SUPPLIED TEXT:
====

3.3. Effect of HCA-Loaded Liposomes on PGE2 Production

Having proven that Lip-HCA did not strongly reduce, but only slightly at the highest concentration, the number of U937/PMA cells, we evaluated their anti-inflammatory activity by testing their inhibitory effects on the production of inflammatory mediators. Since it has been reported that the inhibition of ACLY activity by 500 μM f-HCA reduces PGE2 production [12], which is the main product of the COX-2 pathway in inflammatory conditions, we assessed the effect of Lip-HCA treatment on PGE2 secretion. f-HCA was used as control in U937/PMA cells triggered by LPS. As shown in Figure 1, when LPS-activated cells were treated with 500 µM Lip-HCA, PGE2 levels were reduced 24% more than with f-HCA (p < 0.01). Surprisingly, 50 µM Lip-HCA completely abolished the LPS effect, and PGE2 secretion was significantly lowered (about 30%) as compared to f-HCA (Figure 1). These results suggest that Lip-HCA controls PGE2 secretion at a concentration 10 times lower than that of f-HCA commonly used.

Figure 1.

Figure 1

Effect of free HCA (f-HCA) and HCA-loaded liposomes (Lip-HCA) on prostaglandin E2 (PGE2) production. U937/PMA cells were triggered by LPS in the presence or absence of Lip-HCA and f-HCA (50 or 500 µM). After 48 h, PGE2 levels were quantified. Results are presented as means ± SD from three independent experiments. ###, *** p < 0.001, # vs. control (C, untreated cells), * vs. LPS.

3.4. Effect of HCA-Loaded Liposomes on NO and ROS Production

To further explore the anti-inflammatory effect of Lip-HCA, we monitored the levels of inflammatory mediators closely associated with cellular energy status 24 h after treatment. NO, a mediator and regulator of inflammatory response, is synthesized from L-arginine in a reaction catalyzed by inducible nitric oxide synthase (iNOS). The conversion of L-arginine to NO and L-citrulline requires NADPH as substrate. Infantino et al. [13] reported that the inhibition of ACLY activity by 500 μM f-HCA caused a great reduction in NO levels in LPS-activated M1 macrophages. As shown in Figure 2A, the treatment with Lip-HCA, at both tested concentrations, reduced NO levels as compared to LPS-induced cells. However, it should be noted that an amount of 50 μM HCA was able to restore the control levels of NO only when encapsulated in liposomes. Indeed, an amount of 50 μM f-HCA was not able to lower NO production (Figure 2A). Subsequently, the effect of Lip-HCA on ROS production was tested using f-HCA as control in U937/PMA cells triggered by LPS. ROS are generated by the NADPH oxidase complex in the presence of molecular oxygen and NADPH [21]. Under the same experimental conditions, and at a concentration of 500 µM, both f-HCA and Lip-HCA reduced ROS levels compared to LPS-activated macrophages. Interestingly, at a concentration of 50 µM, only Lip-HCA completely abolished the ROS production induced by LPS treatment (Figure 2B). Altogether these data demonstrate that liposome encapsulation decreases by 10 times the HCA amount required to abrogate the surplus of both NO and ROS levels synthesized upon LPS addition.

====

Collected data
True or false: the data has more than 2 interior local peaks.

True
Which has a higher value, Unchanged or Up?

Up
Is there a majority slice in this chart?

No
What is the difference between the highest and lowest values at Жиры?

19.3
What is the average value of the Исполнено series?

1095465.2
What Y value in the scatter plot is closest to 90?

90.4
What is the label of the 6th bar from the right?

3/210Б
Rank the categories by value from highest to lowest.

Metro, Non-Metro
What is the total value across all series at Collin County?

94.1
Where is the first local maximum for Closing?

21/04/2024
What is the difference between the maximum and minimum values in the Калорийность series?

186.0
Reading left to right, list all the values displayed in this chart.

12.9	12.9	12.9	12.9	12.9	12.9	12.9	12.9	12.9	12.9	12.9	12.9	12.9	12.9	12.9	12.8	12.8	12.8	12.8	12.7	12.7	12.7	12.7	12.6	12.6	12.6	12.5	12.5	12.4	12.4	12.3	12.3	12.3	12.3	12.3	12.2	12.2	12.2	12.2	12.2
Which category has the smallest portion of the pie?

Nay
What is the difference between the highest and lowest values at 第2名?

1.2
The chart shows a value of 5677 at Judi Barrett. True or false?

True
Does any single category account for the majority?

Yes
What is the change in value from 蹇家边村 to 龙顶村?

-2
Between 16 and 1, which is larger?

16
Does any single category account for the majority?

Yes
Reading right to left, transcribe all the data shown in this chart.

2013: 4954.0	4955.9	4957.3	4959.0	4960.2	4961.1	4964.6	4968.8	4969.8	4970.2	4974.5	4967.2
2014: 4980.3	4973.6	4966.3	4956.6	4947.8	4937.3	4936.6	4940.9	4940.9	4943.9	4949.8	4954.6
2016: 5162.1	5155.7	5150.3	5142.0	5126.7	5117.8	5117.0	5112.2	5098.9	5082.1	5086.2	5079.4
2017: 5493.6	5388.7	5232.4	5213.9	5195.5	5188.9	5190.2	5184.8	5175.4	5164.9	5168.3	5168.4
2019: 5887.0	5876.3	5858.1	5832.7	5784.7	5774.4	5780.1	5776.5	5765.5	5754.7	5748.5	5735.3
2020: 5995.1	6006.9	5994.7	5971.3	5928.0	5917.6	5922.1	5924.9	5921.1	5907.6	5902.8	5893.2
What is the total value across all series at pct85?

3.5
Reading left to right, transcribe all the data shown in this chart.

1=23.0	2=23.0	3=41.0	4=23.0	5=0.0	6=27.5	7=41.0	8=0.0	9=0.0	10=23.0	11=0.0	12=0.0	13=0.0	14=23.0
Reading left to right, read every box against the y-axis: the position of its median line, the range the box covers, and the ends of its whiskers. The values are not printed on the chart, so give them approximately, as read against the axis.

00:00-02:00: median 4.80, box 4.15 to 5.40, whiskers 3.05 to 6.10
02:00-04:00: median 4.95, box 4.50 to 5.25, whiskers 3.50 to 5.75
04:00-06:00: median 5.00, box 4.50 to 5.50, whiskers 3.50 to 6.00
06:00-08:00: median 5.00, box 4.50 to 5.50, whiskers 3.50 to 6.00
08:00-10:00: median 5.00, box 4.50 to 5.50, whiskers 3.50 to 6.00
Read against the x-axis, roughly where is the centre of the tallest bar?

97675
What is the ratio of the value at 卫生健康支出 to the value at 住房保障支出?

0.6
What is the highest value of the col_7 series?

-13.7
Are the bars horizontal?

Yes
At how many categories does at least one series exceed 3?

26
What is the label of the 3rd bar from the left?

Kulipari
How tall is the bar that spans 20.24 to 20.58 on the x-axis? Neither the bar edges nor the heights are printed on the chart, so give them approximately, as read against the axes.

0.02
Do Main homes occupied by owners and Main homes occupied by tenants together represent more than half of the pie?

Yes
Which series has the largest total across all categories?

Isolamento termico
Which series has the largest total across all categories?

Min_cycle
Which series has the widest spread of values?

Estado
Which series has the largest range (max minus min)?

====

APPLY WHAT YOU READ:
1. In the passage on HCA-loaded liposomes, how much more did 500 µM Lip-HCA reduce PGE2 levels in LPS-activated cells than f-HCA?
2. Summarize the passage on HCA-loaded liposomes in two sentences.

ANSWERS FOR THE EXERCISE:
1. It reduced PGE2 levels 24% more than f-HCA.

2. In LPS-triggered U937/PMA cells, HCA-loaded liposomes (Lip-HCA) lowered PGE2 secretion more than free HCA, and 50 µM Lip-HCA completely abolished the LPS effect. Lip-HCA also reduced NO and ROS levels, and at 50 µM only the liposomal form restored control NO levels and abolished LPS-induced ROS, showing that encapsulation cuts the HCA amount needed by 10 times.